* _TASK DESCRIPTION_
In the entries that follow, the first line to write out is the one containing "Thursday, August 12, 2021", and the last is the one containing "a) Investment Performance". Reproduce that stretch exactly, with nothing before or after it.

* _DATA TO EXAMINE_
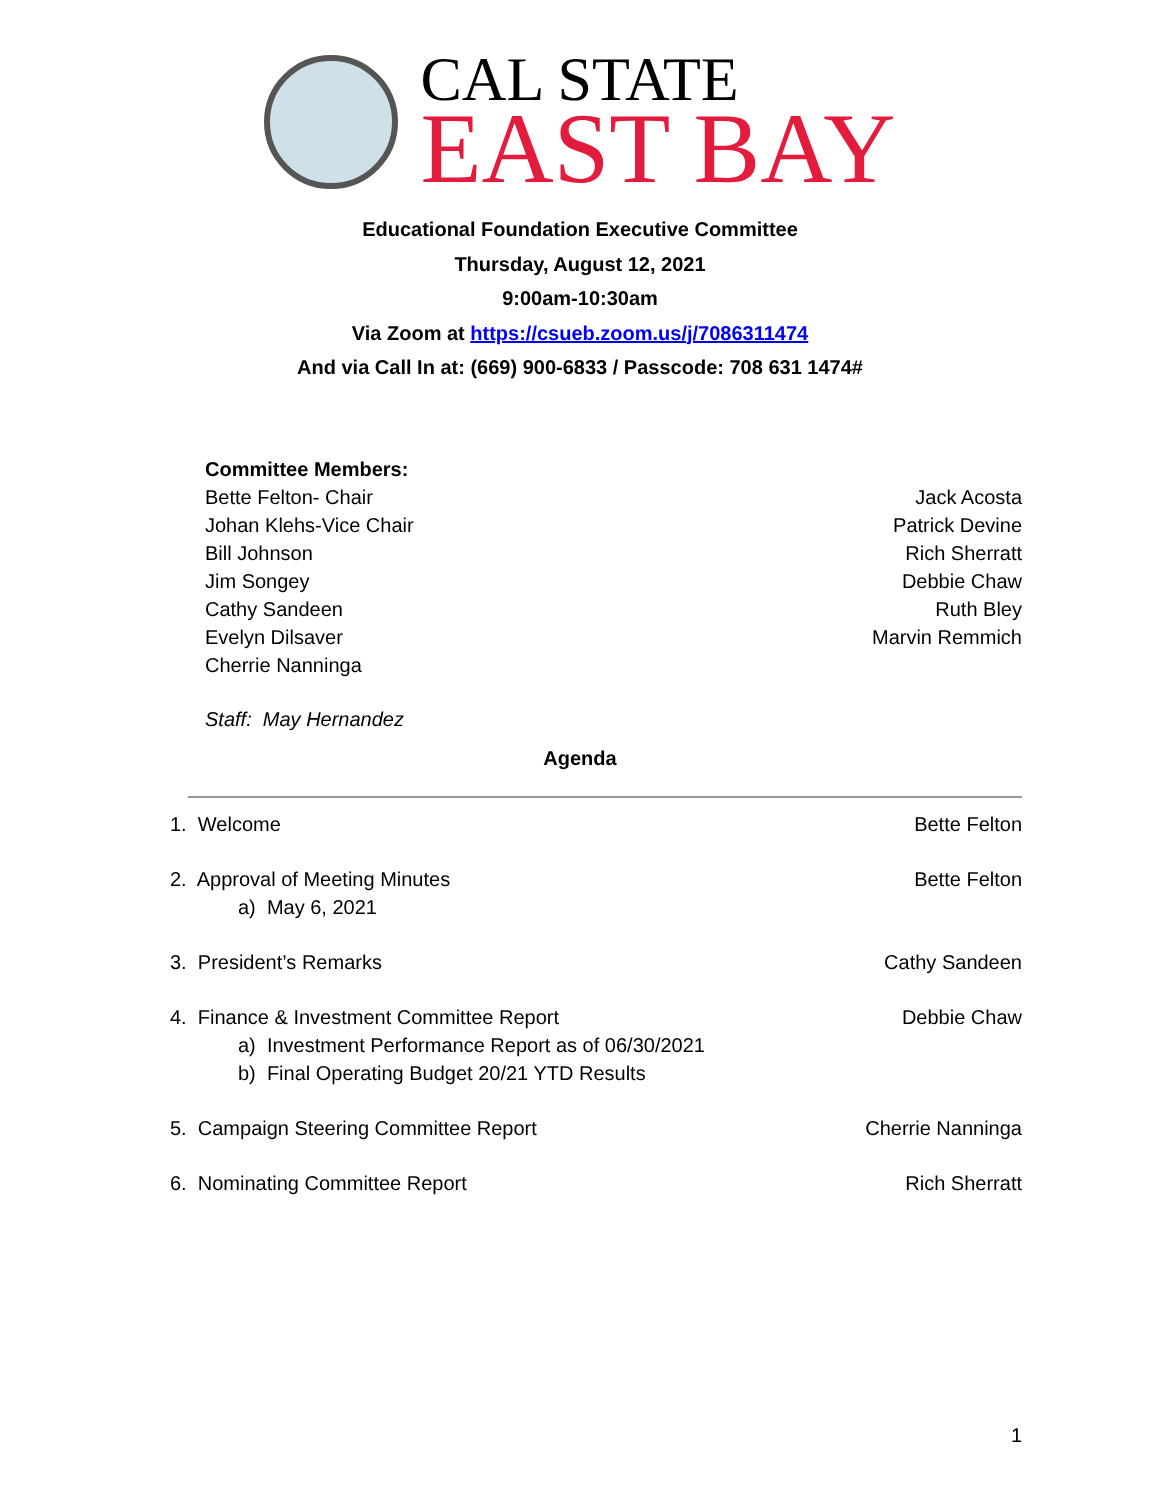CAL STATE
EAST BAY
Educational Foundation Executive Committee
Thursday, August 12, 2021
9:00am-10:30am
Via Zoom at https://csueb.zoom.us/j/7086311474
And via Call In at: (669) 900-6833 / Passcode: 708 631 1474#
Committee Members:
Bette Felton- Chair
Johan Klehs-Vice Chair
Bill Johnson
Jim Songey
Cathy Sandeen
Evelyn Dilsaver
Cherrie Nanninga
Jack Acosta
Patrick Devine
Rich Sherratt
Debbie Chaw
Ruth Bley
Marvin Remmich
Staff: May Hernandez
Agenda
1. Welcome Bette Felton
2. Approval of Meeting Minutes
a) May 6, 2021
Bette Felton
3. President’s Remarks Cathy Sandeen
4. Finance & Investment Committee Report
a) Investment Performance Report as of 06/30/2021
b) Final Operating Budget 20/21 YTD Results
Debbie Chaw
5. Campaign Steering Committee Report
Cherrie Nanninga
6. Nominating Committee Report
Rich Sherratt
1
--
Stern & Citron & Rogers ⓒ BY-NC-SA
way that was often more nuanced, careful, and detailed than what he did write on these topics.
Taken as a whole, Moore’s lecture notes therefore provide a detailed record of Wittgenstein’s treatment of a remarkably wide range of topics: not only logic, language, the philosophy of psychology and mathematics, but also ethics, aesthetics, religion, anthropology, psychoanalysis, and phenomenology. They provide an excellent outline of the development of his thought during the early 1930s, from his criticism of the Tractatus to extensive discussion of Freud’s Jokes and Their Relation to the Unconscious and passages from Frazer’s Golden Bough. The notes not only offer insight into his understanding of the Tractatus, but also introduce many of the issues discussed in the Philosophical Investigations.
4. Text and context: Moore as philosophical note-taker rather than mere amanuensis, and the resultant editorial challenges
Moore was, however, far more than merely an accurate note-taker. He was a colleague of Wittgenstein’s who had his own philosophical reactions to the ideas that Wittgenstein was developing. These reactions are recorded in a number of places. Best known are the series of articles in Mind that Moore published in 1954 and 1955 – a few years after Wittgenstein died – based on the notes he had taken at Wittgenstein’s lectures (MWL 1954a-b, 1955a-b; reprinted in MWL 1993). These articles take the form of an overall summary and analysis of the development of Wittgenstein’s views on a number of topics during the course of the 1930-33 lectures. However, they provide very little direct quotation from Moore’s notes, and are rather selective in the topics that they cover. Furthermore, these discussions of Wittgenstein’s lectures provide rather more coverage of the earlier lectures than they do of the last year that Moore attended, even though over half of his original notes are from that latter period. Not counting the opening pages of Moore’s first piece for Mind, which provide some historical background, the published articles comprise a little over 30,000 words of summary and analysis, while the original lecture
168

* _WRITTEN RESPONSE_
Thursday, August 12, 2021
9:00am-10:30am
Via Zoom at https://csueb.zoom.us/j/7086311474
And via Call In at: (669) 900-6833 / Passcode: 708 631 1474#
Committee Members:
Bette Felton- Chair
Johan Klehs-Vice Chair
Bill Johnson
Jim Songey
Cathy Sandeen
Evelyn Dilsaver
Cherrie Nanninga
Jack Acosta
Patrick Devine
Rich Sherratt
Debbie Chaw
Ruth Bley
Marvin Remmich
Staff: May Hernandez
Agenda
1. Welcome Bette Felton
2. Approval of Meeting Minutes
a) May 6, 2021
Bette Felton
3. President’s Remarks Cathy Sandeen
4. Finance & Investment Committee Report
a) Investment Performance Report as of 06/30/2021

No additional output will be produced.